If approved, alectinib would be the only anaplastic lymphoma kinase inhibitor to show reductions in risk of recurrence or death for those with early-stage lung cancer.

The phase 3 ALINA study (NCT03456076) evaluating adjuvant alectinib (Alecensa; Roche) against an adjuvant platinum-based chemotherapy met its projected goal of disease-free survival (DFS) at a prespecified interim analysis point, according to study investigators. Compared to adjuvant platinum-based chemotherapy, alectinib showed a statistically significant and clinically meaningful improvement in DFS in people with resected stage IB to IIIA anaplastic lymphoma kinase (ALK)-positive non-small cell lung cancer (NSCLC).

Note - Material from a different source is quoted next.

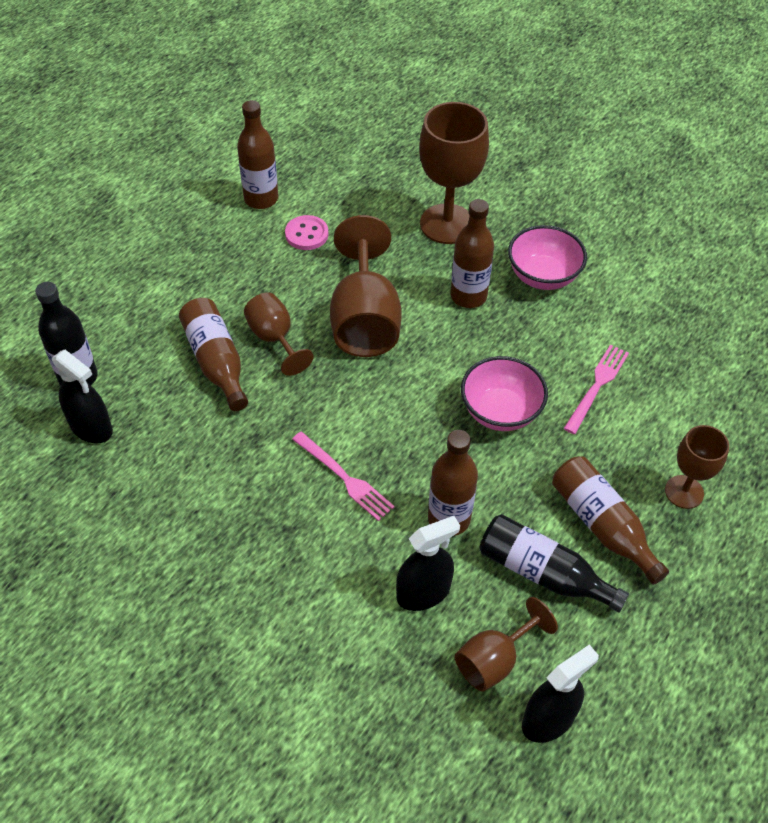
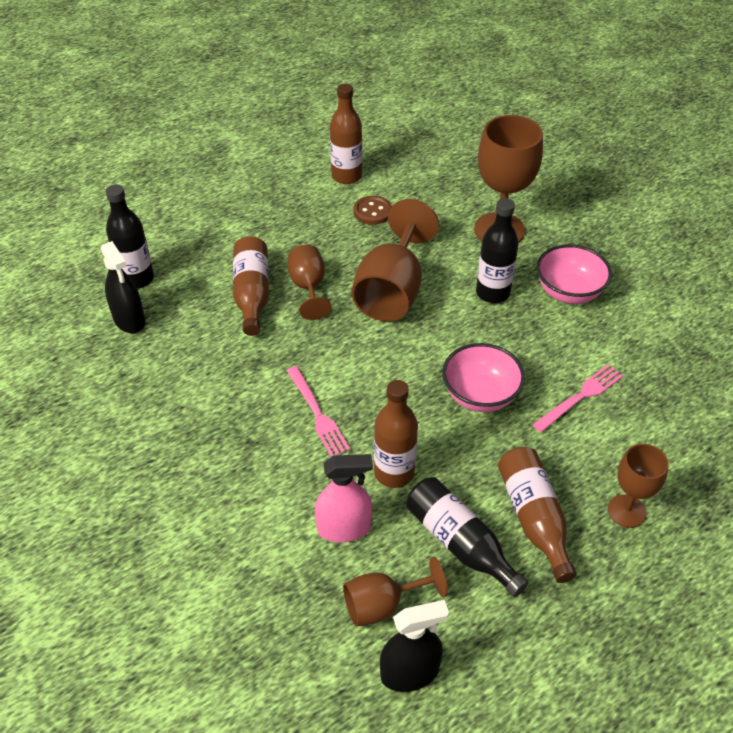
camera: 20 degrees right, 5 degrees down
(306, 234) = (372, 212): pink button -> brown button
(423, 592) = (344, 528): black spray bottle -> pink spray bottle
(468, 296) = (492, 293): brown bottle -> black bottle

3D rendered image of human lungs with tumor

Image credit: SciePro |

Alectinib is a highly selective, central nervous system-active, oral medicine used to treat NSCLC among patients with tumors identified as ALK-positive. Currently, alectinib is approved in over 100 countries as a first-line treatment for ALK-positive, metastatic NSCLC.

The randomized, active-controlled, multicenter, open-label ALINA study consisted of 257 patients who were randomly assigned to either the investigational group or the control treatment group. Every patient had completely resected stage IB to IIIA ALK-positive NSCLC and had received either alectinib or platinum-based chemotherapy. The trial evaluated the efficacy and safety of alectinib, rates of DFS, and measures of overall survival (OS), as well as the percentage of patients with adverse events (AEs); however, the OS data were immature at the time of this trial readout.

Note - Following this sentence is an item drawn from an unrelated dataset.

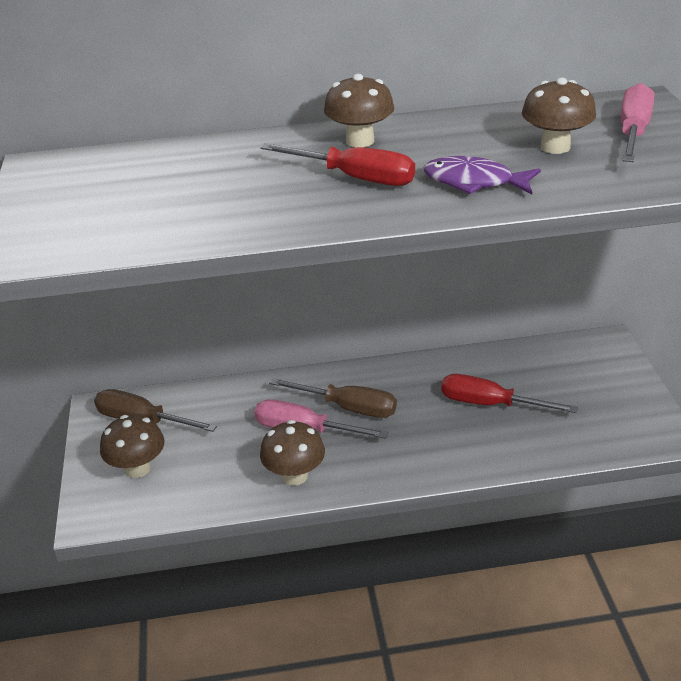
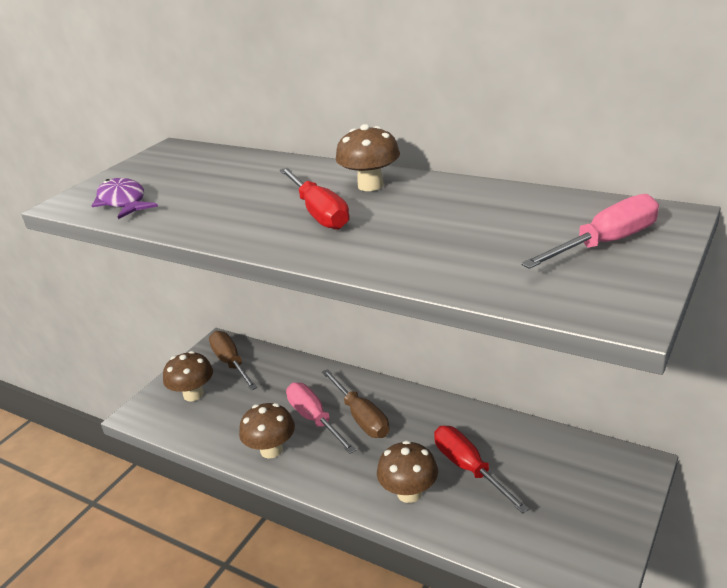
camera: 40 degrees right, 5 degrees down
(474, 182) = (393, 244): purple fish -> purple fish (123, 202)
(555, 147) = (510, 235): brown mushroom -> brown mushroom (409, 493)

“[Alectinib] has transformed outcomes for people with advanced ALK-positive NSCLC, and now these strong results provide evidence for the first time that this medicine could also play a pivotal role in early-stage disease where there is significant unmet need,” said Levi Garraway, MD, PhD, chief medical officer and head of global product development at Roche, in a press release.

Although there have been recent breakthroughs in treatment (eg, immunotherapies) that have improved outlooks for patients with early-stage NSCLC, there are no approved ALK inhibitors for early-stage ALK-positive disease. According to the study authors, approximately 5% of people with NSCLC are ALK-positive, with the disease often found in younger people aged 55 years and younger who have a light- or non-smoking history.

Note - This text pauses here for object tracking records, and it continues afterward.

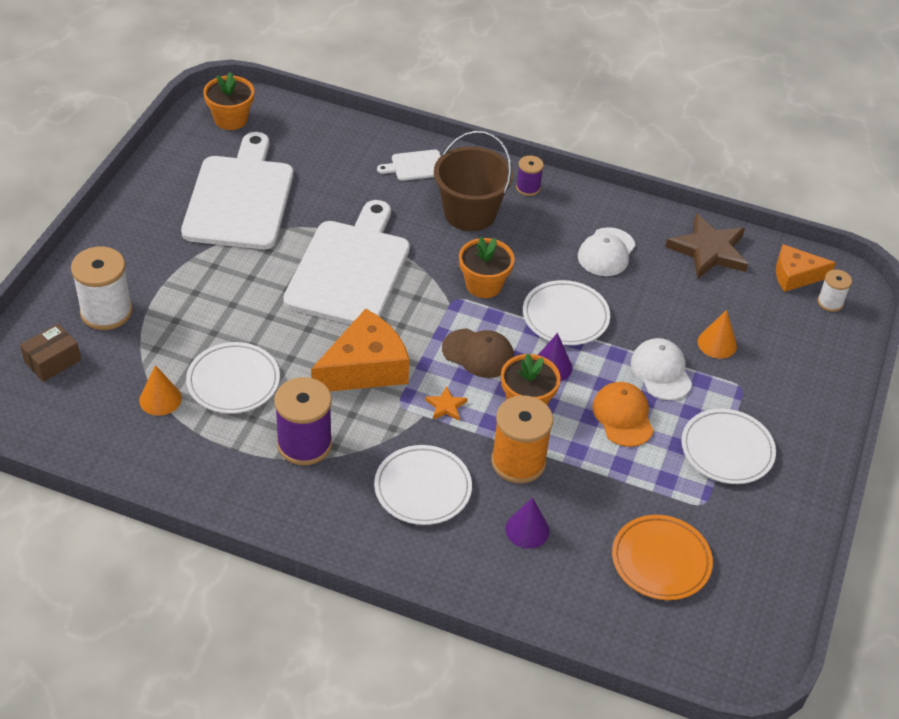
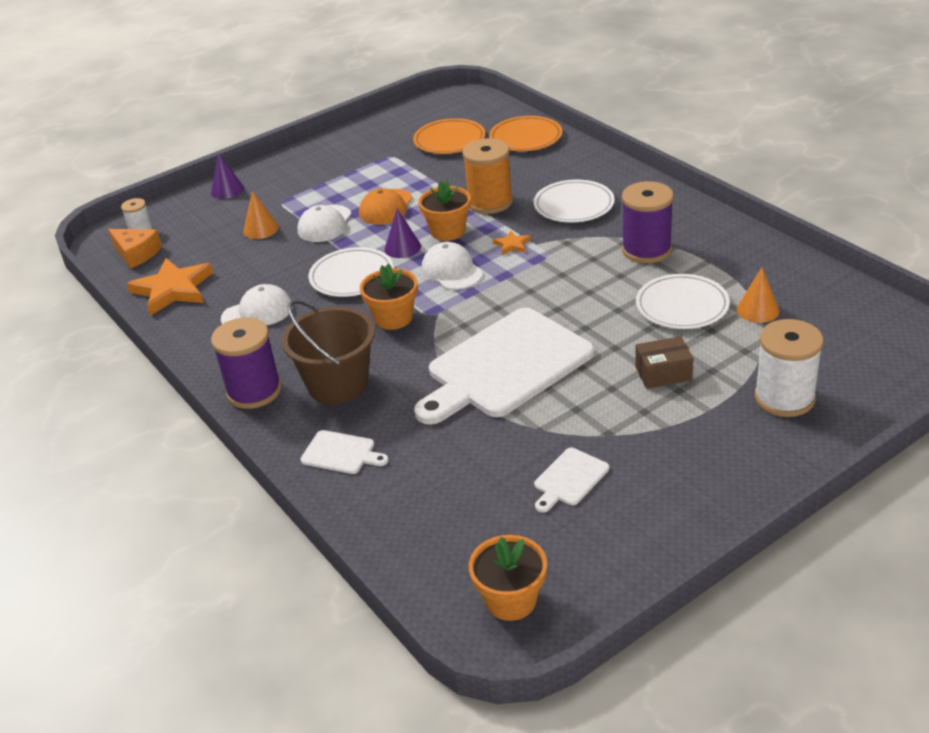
camera: 140 degrees left, 10 degrees down
(52, 361) = (857, 368): brown box -> brown box (663, 373)
(240, 198) = (569, 479): white cutting board -> white cutting board, size x0.42
(365, 368) = (557, 285): orange cheese -> none
(478, 353) = (451, 270): brown cap -> white cap
(527, 530) = (520, 170): purple cone -> purple cone (227, 190)
(528, 188) = (254, 391): purple spool -> purple spool, size x1.88
(570, 600) = (525, 138): none -> orange plate
(708, 250) = (173, 289): brown star -> orange star
(727, 449) = (339, 175): white plate -> none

According to prior data, lung cancer is one of the leading causes of cancer death globally, with approximately 1.8 million annual deaths. Lung cancer is typically divided into 2 major types, NSCLC and small-cell lung cancer, with NSCLC being the most prevalent type. Roche estimates that about half of patients with early lung cancer (45%-76%, depending on disease’s stage) continue to experience cancer recurrence following surgery, despite receiving adjuvant chemotherapy. Treating lung cancer early—before it has spread—can provide patients with the strongest chance of curing the disease and preventing it from recurring.

Following these study results, investigators plan to present the data at an upcoming medical meeting and submit the data to health authorities, including FDA and the European Medicines Agency.

“If approved, [alectinib] has the potential to treat cancer before it has spread in a setting where treatment can increase the chances of cure,” Garraway said in the press release. “We look forward to sharing these data with regulatory authorities in hopes of bringing this to patients as quickly as possible.”


Roche. Roche’s Alecensa delivers unprecedented Phase III results for people with ALK-positive early-stage lung cancer. New release. September 1, 2023. Accessed September 5, 2023.